> **Problem to solve**
For the data below, restate word for word only the lines from the line containing "Si ndodh eklipsi i diellit?" through the line containing "inom 2-7 arbetsdagar från inköpsdatumet.", both ends included.

[Records to use — start]

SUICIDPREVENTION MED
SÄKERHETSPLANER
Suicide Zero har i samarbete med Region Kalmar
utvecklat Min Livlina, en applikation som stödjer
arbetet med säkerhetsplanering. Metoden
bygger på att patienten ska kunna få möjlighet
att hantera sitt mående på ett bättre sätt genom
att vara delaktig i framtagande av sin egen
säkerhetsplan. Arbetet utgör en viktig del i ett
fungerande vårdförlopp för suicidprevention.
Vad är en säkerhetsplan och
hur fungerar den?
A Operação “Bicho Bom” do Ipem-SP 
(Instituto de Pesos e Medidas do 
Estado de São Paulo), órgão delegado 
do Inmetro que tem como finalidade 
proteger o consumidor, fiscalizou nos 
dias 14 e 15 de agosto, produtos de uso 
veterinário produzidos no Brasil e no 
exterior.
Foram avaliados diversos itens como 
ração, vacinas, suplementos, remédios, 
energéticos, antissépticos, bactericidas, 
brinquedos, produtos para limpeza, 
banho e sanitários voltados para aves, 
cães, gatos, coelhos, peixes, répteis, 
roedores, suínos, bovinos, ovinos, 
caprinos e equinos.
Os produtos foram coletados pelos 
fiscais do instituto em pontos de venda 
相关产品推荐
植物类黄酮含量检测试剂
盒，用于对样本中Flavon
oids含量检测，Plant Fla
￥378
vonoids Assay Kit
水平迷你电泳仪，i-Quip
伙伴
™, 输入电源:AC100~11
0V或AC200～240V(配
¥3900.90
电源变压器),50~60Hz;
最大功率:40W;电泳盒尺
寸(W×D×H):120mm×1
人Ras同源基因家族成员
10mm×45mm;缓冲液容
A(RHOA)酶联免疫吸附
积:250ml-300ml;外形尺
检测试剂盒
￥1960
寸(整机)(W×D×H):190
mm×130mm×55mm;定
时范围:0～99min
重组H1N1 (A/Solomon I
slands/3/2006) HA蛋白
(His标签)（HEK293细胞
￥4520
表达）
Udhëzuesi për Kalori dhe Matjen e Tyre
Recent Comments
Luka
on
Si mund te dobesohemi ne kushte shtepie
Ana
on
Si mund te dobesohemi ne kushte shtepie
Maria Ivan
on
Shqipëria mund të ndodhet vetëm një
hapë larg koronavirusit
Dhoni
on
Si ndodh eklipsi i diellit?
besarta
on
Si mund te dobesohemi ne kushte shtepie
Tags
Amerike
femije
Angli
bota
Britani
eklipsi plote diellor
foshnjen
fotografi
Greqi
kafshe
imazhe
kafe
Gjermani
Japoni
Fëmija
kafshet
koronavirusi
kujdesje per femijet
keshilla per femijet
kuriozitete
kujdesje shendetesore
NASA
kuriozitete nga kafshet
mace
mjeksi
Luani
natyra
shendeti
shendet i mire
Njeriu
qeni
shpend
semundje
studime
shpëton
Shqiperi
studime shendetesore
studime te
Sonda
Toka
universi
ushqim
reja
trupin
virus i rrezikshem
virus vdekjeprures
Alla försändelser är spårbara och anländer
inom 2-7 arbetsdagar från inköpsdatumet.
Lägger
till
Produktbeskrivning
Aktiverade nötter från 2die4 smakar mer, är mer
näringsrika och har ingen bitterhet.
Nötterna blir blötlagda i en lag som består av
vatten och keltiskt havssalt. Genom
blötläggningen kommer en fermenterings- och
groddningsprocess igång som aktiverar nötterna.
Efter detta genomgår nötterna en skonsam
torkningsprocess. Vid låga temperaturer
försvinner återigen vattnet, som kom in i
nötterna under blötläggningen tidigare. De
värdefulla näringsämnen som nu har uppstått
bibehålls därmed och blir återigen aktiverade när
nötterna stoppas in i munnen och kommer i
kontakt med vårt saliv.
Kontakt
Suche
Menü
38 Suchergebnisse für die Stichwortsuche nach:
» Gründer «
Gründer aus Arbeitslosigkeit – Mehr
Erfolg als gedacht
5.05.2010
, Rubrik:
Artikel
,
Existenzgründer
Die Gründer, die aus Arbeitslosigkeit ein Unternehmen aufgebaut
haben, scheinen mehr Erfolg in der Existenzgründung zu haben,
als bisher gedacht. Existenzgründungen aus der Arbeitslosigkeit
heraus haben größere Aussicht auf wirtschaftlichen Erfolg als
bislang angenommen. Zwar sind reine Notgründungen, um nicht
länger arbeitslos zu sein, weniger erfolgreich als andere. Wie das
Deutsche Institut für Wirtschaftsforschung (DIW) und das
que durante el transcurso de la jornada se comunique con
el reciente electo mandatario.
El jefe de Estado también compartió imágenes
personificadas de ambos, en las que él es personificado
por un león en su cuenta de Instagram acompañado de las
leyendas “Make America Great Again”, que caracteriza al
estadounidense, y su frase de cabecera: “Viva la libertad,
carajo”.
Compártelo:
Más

[Records to use — finish]

> **Your solution**
Si ndodh eklipsi i diellit?
besarta
on
Si mund te dobesohemi ne kushte shtepie
Tags
Amerike
femije
Angli
bota
Britani
eklipsi plote diellor
foshnjen
fotografi
Greqi
kafshe
imazhe
kafe
Gjermani
Japoni
Fëmija
kafshet
koronavirusi
kujdesje per femijet
keshilla per femijet
kuriozitete
kujdesje shendetesore
NASA
kuriozitete nga kafshet
mace
mjeksi
Luani
natyra
shendeti
shendet i mire
Njeriu
qeni
shpend
semundje
studime
shpëton
Shqiperi
studime shendetesore
studime te
Sonda
Toka
universi
ushqim
reja
trupin
virus i rrezikshem
virus vdekjeprures
Alla försändelser är spårbara och anländer
inom 2-7 arbetsdagar från inköpsdatumet.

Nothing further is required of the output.